When it comes to personal finance, I’m a strong believer in simplicity. Although I’m still trying to break the habit of claiming to be bad at math, I know that the more complicated my financial plan is, the less likely I’ll be sticking to it.
That’s the thing about personal finance. There’s a logical element, in which we focus on the choices that make the most financial sense. And then there’s the emotional element, in which we recognize our abilities and limitations and try to find a balance that will challenge us without pushing us to give up altogether. My emotional element needs simple solutions so that I can maintain motivation towards reaching my financial goals.

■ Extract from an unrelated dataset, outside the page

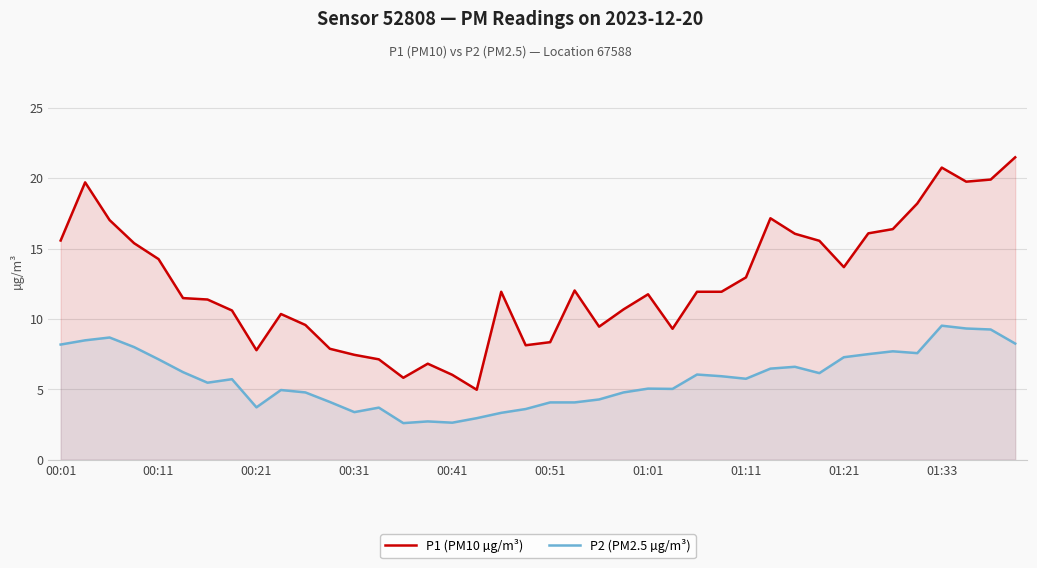

True or false: P1 (PM10 µg/m³) and P2 (PM2.5 µg/m³) cross at least once.

False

This delicate balance between emotion and logic is an important part of making decisions on financial solutions. Problem is, many financial solutions are marketed as blanket solutions — and that can get consumers into trouble.
Case in point: debt consolidation. In the right circumstances, debt consolidation can be the key to breaking through the clouds of a tough debt journey. In other cases, it can lead to even more debt. It all depends on your situation and, well, your emotions.
Defining Debt Consolidation
Debt consolidation is a simple concept that’s often defined incorrectly. Debt consolidation is the act of using new credit to pay off debt. This can take the form of a loan or credit card that pays off multiple other loans or credit cards and it often comes with a lower interest rate. A lower interest rate combined with making only one payment equals the simplicity and financial benefits that can help you pay debt off faster.
But if you were to research debt consolidation right now, chances are you’d see a lot of results for debt management and debt settlement companies. Let’s be clear: debt management and debt settlement are not the same as debt consolidation. These companies promise you debt relief that takes on a different — and sometimes costly — format.
You don’t need a company to consolidate your debt for you. You can consolidate your debt through a balance transfer credit card, a home equity loan, or an unsecured installment loan such as peer-to-peer loans. Once approved, the new credit will be used to “purchase” and pay off your debt so that you’ll only have one payment to make moving forward.